==== TASK DATA

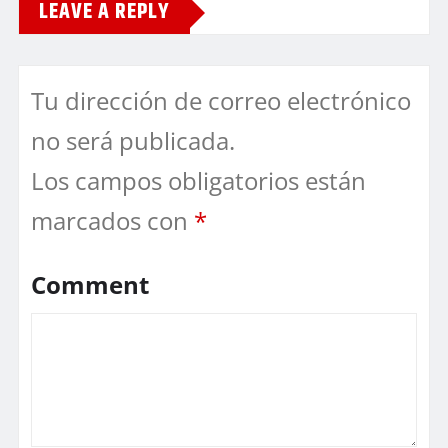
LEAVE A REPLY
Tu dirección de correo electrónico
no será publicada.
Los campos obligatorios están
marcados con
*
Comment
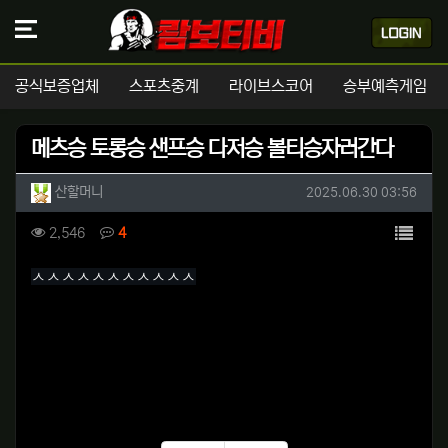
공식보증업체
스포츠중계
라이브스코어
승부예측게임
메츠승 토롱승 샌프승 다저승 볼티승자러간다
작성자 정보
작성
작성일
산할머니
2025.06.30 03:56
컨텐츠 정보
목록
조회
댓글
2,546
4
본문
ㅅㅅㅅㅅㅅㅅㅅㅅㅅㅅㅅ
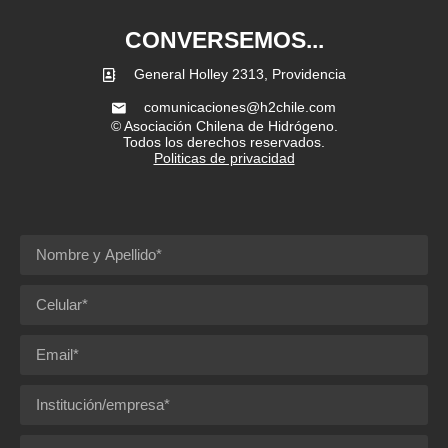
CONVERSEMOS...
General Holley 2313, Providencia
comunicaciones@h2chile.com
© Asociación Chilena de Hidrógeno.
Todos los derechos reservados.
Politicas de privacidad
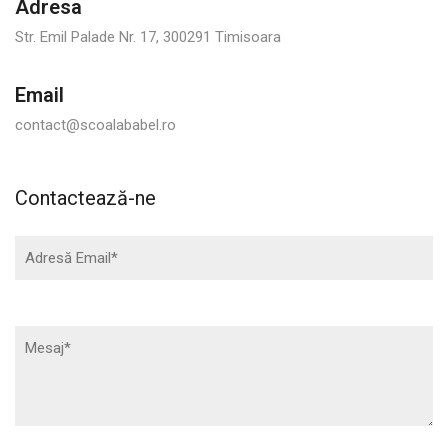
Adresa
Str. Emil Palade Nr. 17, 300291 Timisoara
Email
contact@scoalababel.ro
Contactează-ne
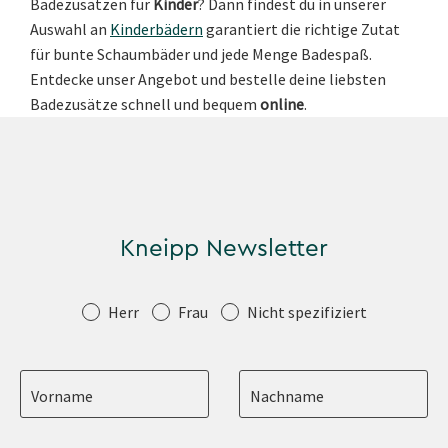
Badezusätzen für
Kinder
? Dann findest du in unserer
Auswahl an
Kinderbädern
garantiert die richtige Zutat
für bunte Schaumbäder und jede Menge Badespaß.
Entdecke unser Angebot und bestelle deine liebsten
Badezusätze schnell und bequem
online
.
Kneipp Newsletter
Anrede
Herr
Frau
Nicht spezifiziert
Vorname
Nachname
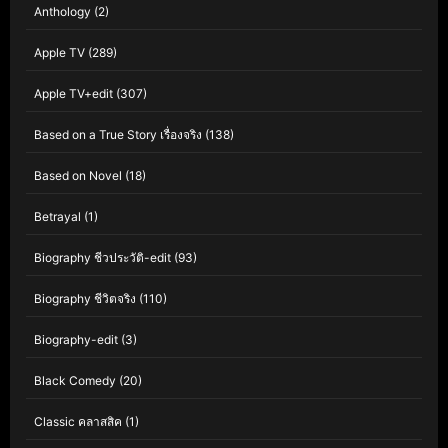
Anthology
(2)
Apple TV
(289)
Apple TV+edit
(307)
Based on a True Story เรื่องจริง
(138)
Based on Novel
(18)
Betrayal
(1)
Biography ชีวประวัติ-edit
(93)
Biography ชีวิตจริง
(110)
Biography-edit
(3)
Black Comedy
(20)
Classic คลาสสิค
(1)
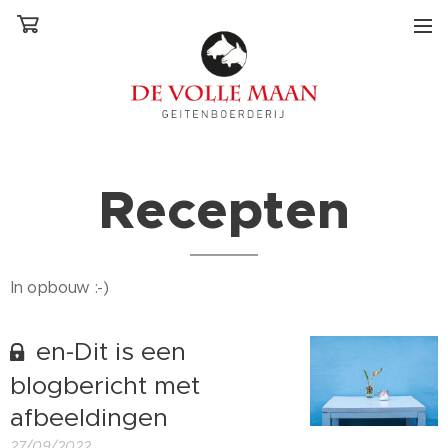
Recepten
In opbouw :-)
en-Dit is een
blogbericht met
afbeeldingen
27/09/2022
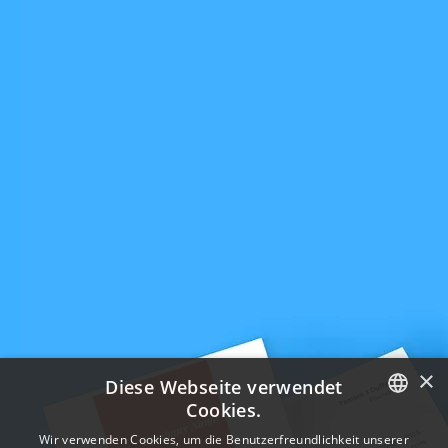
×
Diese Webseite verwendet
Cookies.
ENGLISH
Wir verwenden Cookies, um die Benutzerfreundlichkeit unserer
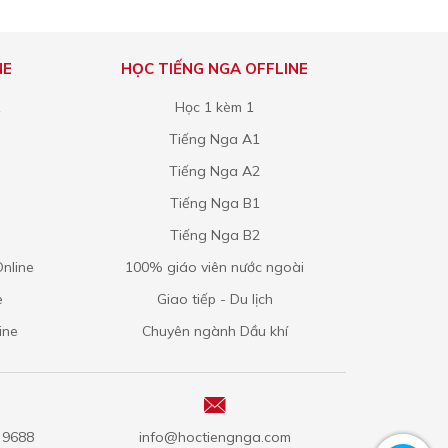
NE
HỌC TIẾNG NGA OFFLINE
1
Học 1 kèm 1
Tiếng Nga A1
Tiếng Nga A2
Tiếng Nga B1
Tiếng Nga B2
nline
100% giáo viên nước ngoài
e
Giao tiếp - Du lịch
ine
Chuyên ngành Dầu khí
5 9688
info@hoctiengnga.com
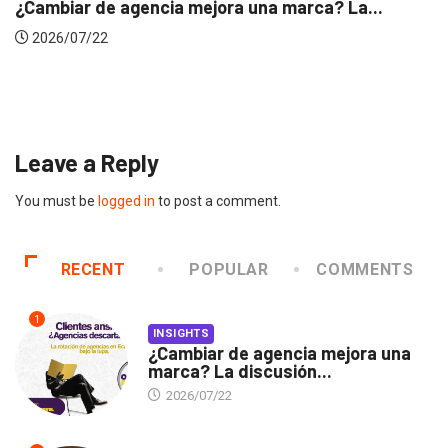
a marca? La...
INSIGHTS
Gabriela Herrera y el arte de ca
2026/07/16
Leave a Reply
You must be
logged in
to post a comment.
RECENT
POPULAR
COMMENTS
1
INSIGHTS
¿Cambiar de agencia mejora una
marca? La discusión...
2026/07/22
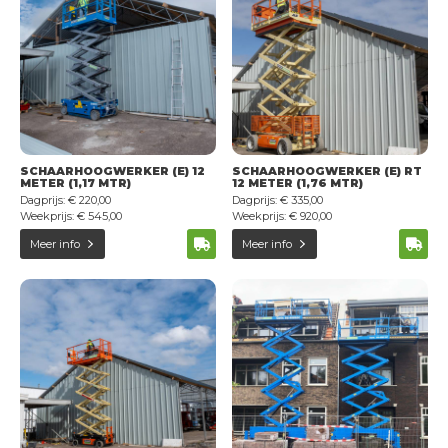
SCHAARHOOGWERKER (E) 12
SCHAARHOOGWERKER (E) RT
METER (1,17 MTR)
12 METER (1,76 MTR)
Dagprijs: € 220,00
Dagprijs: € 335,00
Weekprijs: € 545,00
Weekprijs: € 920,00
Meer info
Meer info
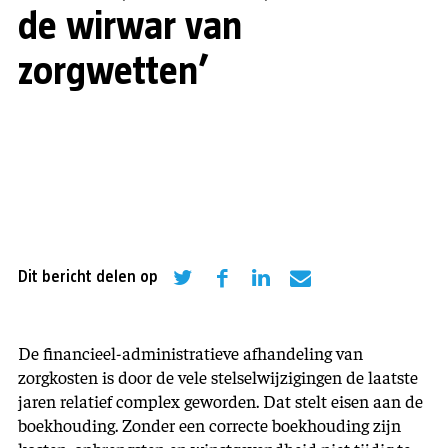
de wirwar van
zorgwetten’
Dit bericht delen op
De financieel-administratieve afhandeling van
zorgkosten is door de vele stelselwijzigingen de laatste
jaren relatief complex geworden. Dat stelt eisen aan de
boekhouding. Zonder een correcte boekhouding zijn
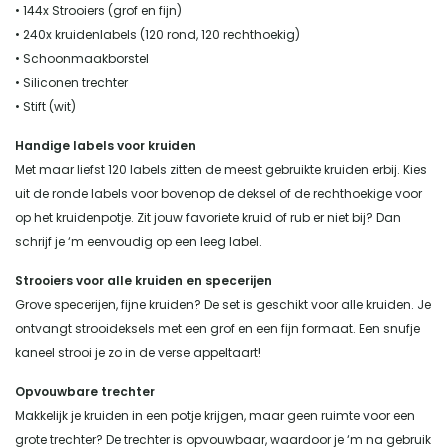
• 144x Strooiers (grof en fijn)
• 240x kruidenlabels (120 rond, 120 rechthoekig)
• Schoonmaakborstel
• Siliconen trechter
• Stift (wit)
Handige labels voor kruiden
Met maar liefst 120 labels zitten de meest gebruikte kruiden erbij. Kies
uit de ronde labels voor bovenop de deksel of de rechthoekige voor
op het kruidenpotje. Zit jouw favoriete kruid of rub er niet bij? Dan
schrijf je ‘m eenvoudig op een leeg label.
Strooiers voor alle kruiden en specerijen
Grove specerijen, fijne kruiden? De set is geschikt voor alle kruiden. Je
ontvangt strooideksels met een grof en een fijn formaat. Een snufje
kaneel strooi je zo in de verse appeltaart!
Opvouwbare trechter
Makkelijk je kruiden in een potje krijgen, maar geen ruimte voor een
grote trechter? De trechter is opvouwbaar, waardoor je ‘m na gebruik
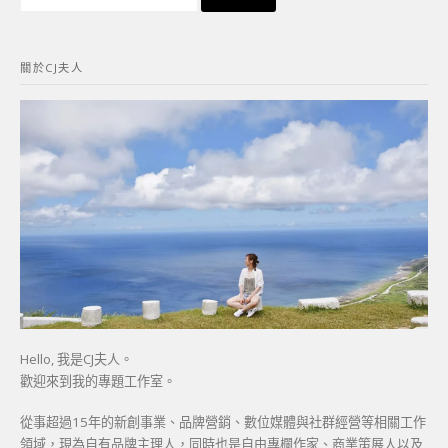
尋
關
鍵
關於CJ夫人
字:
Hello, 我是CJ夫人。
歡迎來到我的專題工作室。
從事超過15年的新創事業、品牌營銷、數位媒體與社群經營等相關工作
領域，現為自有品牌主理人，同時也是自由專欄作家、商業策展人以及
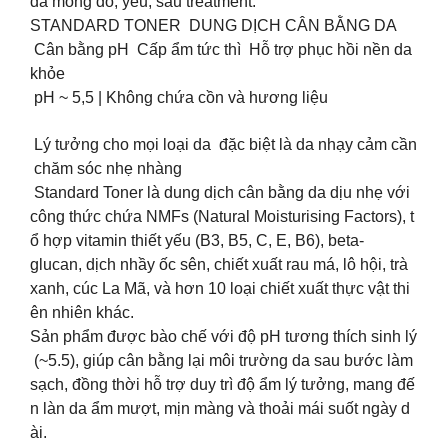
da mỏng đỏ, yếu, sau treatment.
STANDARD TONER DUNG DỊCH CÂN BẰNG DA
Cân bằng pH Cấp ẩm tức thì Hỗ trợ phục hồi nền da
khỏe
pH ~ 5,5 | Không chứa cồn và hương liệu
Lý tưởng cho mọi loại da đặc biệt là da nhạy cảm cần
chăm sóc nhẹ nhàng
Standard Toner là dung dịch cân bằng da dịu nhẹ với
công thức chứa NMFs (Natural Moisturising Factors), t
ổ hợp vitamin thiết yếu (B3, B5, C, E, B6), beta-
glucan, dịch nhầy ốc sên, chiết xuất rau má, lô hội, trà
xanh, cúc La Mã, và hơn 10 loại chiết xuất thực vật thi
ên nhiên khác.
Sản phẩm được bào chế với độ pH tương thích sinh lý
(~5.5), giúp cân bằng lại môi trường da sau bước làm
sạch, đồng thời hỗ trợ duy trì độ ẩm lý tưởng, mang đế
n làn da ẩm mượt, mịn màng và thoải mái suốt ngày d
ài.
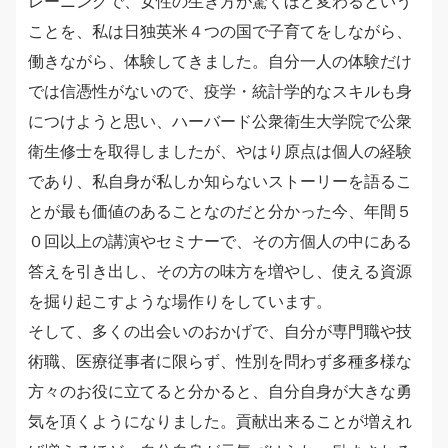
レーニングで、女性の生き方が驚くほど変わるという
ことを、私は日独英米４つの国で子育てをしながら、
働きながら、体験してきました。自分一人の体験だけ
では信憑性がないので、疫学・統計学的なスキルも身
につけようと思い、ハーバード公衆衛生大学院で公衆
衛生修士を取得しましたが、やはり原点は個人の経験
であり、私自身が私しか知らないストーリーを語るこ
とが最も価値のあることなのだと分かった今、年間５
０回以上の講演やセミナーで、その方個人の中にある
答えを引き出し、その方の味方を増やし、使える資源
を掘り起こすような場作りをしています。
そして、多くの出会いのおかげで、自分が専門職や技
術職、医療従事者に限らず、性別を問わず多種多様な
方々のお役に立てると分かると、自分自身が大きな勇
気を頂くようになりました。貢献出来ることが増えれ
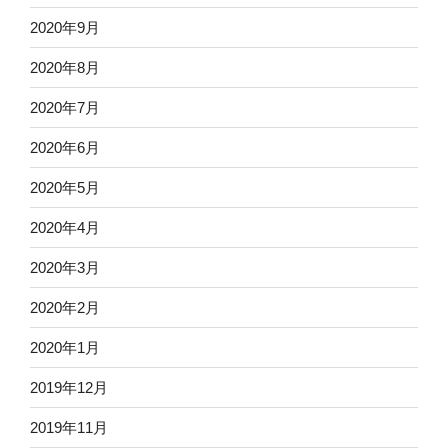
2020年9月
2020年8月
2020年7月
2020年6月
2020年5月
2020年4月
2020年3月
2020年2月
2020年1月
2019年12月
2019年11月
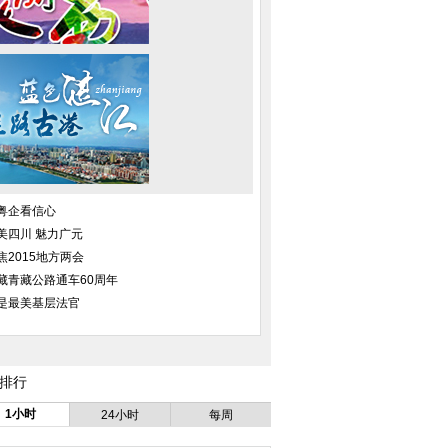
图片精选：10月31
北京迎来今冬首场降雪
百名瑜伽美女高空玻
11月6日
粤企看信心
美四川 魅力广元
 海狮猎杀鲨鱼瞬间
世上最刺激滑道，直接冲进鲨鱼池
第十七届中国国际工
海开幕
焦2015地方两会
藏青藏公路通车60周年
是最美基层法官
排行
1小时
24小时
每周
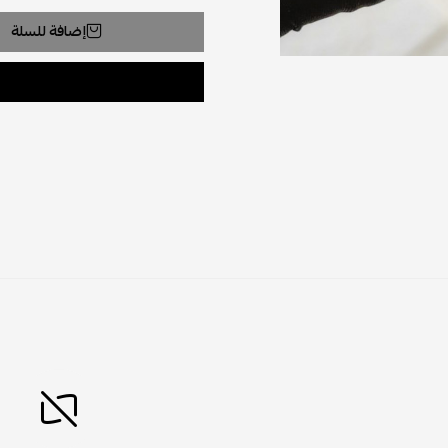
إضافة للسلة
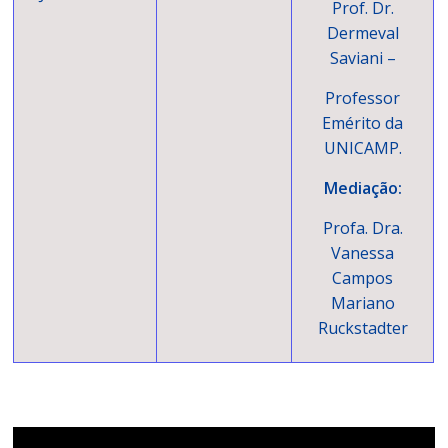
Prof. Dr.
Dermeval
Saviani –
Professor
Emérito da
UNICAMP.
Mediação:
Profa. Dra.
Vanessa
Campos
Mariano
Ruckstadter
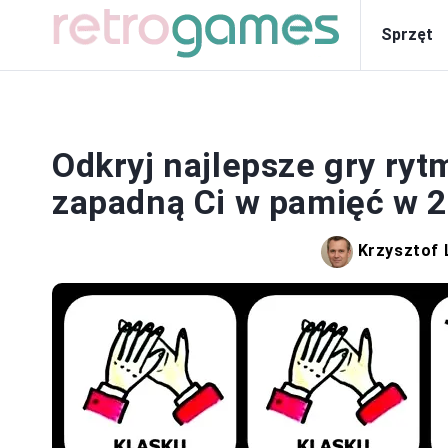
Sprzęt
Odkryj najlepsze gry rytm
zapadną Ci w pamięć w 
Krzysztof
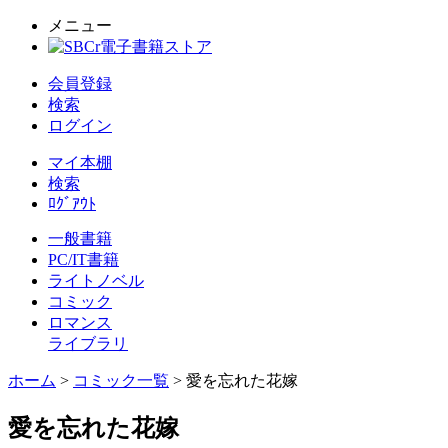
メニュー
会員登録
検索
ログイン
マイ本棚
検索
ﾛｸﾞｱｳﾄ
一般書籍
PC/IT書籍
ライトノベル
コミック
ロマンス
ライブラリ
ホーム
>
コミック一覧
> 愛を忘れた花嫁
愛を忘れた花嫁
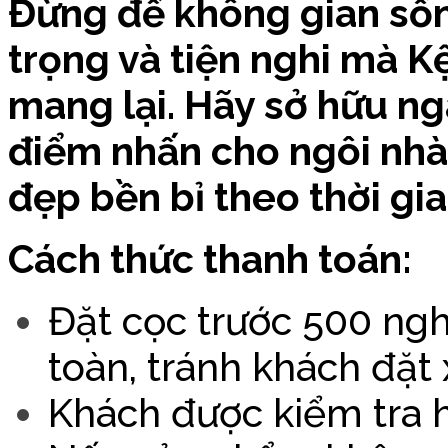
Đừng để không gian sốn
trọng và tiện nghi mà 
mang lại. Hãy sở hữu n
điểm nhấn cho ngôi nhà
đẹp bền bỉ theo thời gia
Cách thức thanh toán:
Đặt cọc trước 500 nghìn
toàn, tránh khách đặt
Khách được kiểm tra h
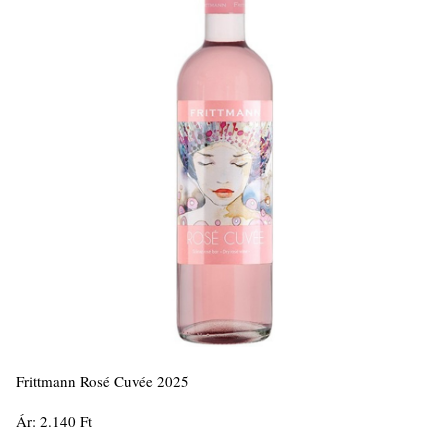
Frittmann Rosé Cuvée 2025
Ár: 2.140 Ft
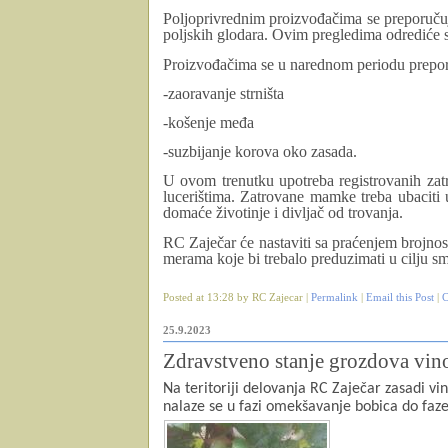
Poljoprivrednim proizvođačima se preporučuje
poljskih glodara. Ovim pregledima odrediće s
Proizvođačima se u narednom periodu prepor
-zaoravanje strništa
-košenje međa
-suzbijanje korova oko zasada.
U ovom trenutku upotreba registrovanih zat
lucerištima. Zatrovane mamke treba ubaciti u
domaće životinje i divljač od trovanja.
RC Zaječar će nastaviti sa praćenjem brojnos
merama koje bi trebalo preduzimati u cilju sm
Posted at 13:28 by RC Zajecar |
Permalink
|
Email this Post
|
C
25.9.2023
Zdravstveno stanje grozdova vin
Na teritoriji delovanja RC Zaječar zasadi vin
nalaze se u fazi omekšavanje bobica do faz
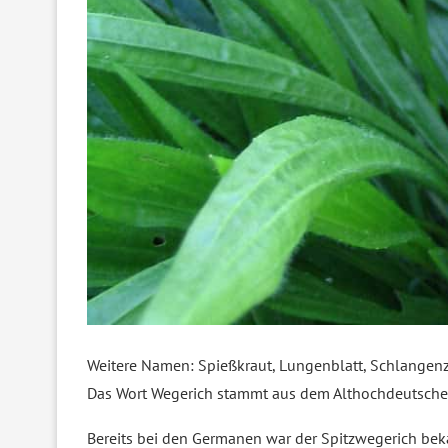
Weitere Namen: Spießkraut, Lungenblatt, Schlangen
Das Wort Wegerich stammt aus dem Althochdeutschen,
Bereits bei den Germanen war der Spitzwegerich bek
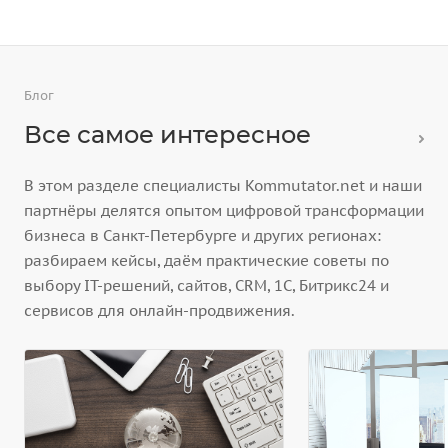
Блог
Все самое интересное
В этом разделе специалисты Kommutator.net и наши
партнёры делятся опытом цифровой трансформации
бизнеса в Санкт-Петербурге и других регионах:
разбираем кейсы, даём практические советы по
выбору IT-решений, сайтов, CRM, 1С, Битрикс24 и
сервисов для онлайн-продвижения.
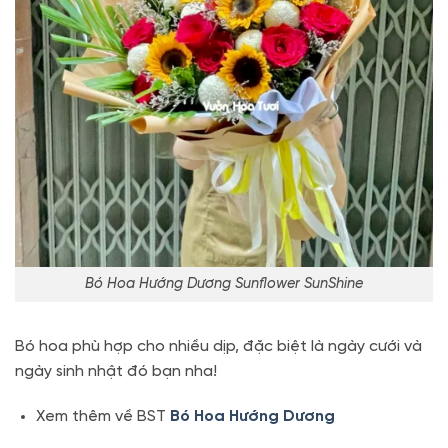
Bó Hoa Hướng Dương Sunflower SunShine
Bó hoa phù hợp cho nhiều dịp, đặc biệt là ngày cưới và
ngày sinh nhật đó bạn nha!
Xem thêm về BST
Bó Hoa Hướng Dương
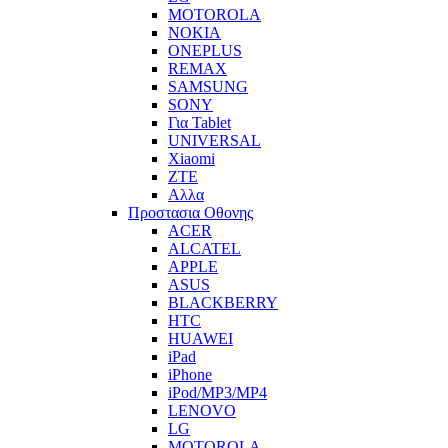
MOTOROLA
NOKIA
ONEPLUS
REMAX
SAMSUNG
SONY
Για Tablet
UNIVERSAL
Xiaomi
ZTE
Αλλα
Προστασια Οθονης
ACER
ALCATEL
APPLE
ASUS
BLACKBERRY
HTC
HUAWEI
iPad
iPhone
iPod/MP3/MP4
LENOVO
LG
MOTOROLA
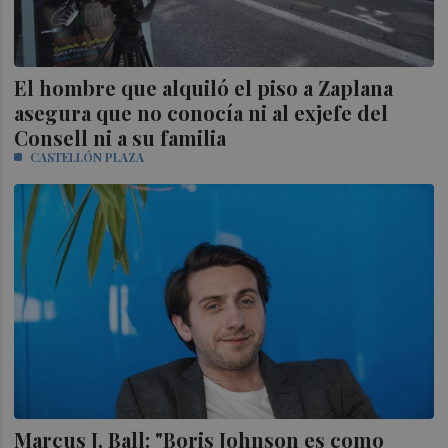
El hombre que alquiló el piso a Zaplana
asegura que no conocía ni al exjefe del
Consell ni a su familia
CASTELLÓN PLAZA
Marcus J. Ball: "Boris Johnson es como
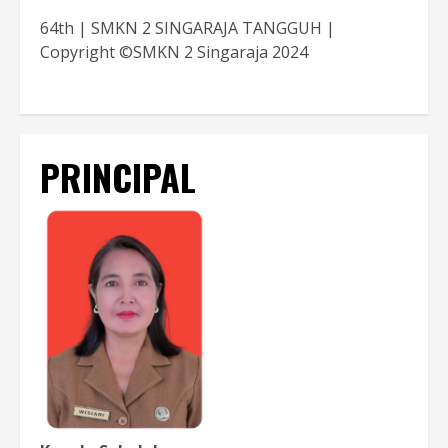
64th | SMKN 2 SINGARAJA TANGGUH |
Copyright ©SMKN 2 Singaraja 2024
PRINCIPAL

========

YOUR OBJECTIVE:
In the listing, can you give the lines between the one holding "(grof en fijn)" and the one holding "領域，現為自有品牌主理人，同時也是自由專欄作家、商業策展人以及", inclusive, swapping "trechter" for "schenktrechter" and changing nothing else? Leave the pictures out of the answer.

EXPECTED ANSWER:
• 144x Strooiers (grof en fijn)
• 240x kruidenlabels (120 rond, 120 rechthoekig)
• Schoonmaakborstel
• Siliconen schenktrechter
• Stift (wit)
Handige labels voor kruiden
Met maar liefst 120 labels zitten de meest gebruikte kruiden erbij. Kies
uit de ronde labels voor bovenop de deksel of de rechthoekige voor
op het kruidenpotje. Zit jouw favoriete kruid of rub er niet bij? Dan
schrijf je ‘m eenvoudig op een leeg label.
Strooiers voor alle kruiden en specerijen
Grove specerijen, fijne kruiden? De set is geschikt voor alle kruiden. Je
ontvangt strooideksels met een grof en een fijn formaat. Een snufje
kaneel strooi je zo in de verse appeltaart!
Opvouwbare schenktrechter
Makkelijk je kruiden in een potje krijgen, maar geen ruimte voor een
grote schenktrechter? De schenktrechter is opvouwbaar, waardoor je ‘m na gebruik
尋
關
鍵
關於CJ夫人
字:
Hello, 我是CJ夫人。
歡迎來到我的專題工作室。
從事超過15年的新創事業、品牌營銷、數位媒體與社群經營等相關工作
領域，現為自有品牌主理人，同時也是自由專欄作家、商業策展人以及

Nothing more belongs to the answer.